All expressive verbs, including evocations, have a list of allowable forms describing how the verb may be used. These allowable forms are made up of the following parts of speech:
  • V - verb
  • A - adverb
  • P - preposition
  • O - any object
  • B - an object belonging to you or a body part
  • E - evocation
A list of allowable forms for a verb is created by listing out all of the legal combinations of these parts of speech. For example, some of the allowable forms for the "shout" verb are:
  • VE - shout "Hello!"
  • AVE - loudly shout "Hello!"
  • VAE - shout loudly "Hello!"
  • AVPOE - loudly shout to guard "Hello!"
The entire list of allowable forms can be quite extensive for any one verb. Thus, verbs tend to inherit the list of allowable forms from UrVerbs, with similar verbs all inheriting from the same UrVerb. Clearly, not all patterns should be made available to all verbs.

Types of Verbs and Adverbs

Both verbs and adverbs may be classified in a number of ways – to determine sound intensity, emotional context, or anything else desired by a game designer. This is done by putting verbs and adverbs into broad categories. Each verb or adverb may be placed in multiple categories.
  • Categories that indicate sound intensity include aural (for anything that makes sound), loud, and quiet.
  • Categories that show emotional context are numerous. Possibilities include erudite (for intellectual adverbs), polite, sexy, and disrespectful.
Based on these categories, a number of actions may be taken:
  • Forbidding combinations. Some categories of adverb and verb may not be combinable, e.g. loud verbs (shout) and quiet adverbs (quietly).
  • Propogating sound. Based on the sound categories of verbs and adverbs, the Skotos Sound System can correctly propogate loud sounds better than quiet sounds.
  • Expressing emotions. The categories of verbs and adverbs can be used to allow NPCs in the game to react to a wide variety of stimuli. Rather than listing a set of verbs which an NPC reacts to, certain reactions can be specified for entire categories of verbs and adverbs. For example, the Queen will probably react poorly to anything in the disrespectful category.

State of Development

The parser now uses the allowed form pattern lists for all social verbs, allowing for very complex expressions like AVPOE. The number of expressive verbs and adverbs is continually growing, though the complete list of possibilities is very long. Not all verbs have been limited to the correct set of allowed forms due to the advantages of leaving verb forms more open. Only a proof of concept for sound intensity of verbs and adverbs is complete. Further integration into the prox system and ambient sound is required. We anticipate that a number of QA issues will crop up, and there are still some doubts about the correct design for a sound system. At this time we can place arbitrary tags for emotional context on verbs and adverbs, and have done so for most adverbs. We do not yet try and parse the emotional context of an evocation. We do not yet ban categories of adverbs from use with certain verbs.

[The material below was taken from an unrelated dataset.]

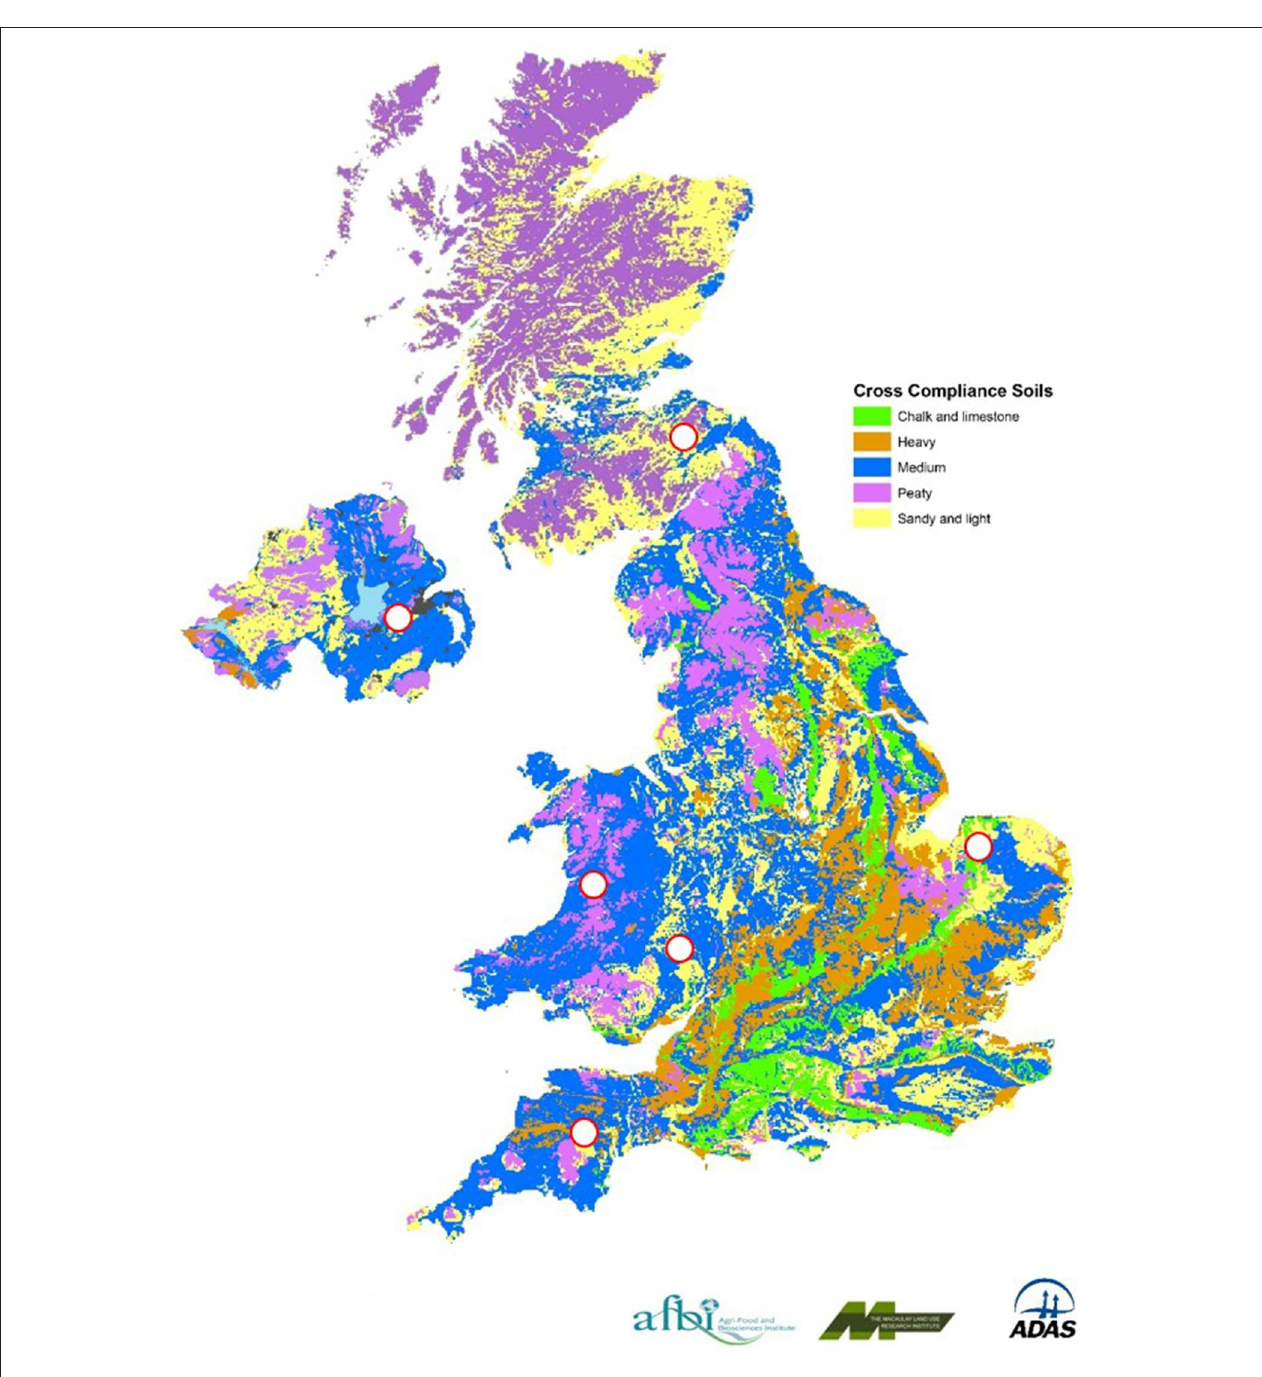
FIGURE 2 | Map showing the locations and soil types of the experimental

Open Issues in the Evocation System

  • We need to allow proper use of commas, just before evocations. Example: Michael says, "How are you?" This used to work and making it work again is a fairly minor tweak.
  • The B form of belonging objects should probably allow reference to any body part. Rather then having every volitional have a detail for every body part, this could possibly be a reference to items in the shape file of the ShapeAndRaceSystem.
  • How to easily maintain lists for sound intensity and emotional context is still an open issue. Our current lists for emotional context for adverbs are cumbersome.
  • Some forms of speech are currently forbidden due to the implementation of our parser. For example, "E" must always be the last element in a speech form, making the simple form VEA (verb evocation adverb) illegal.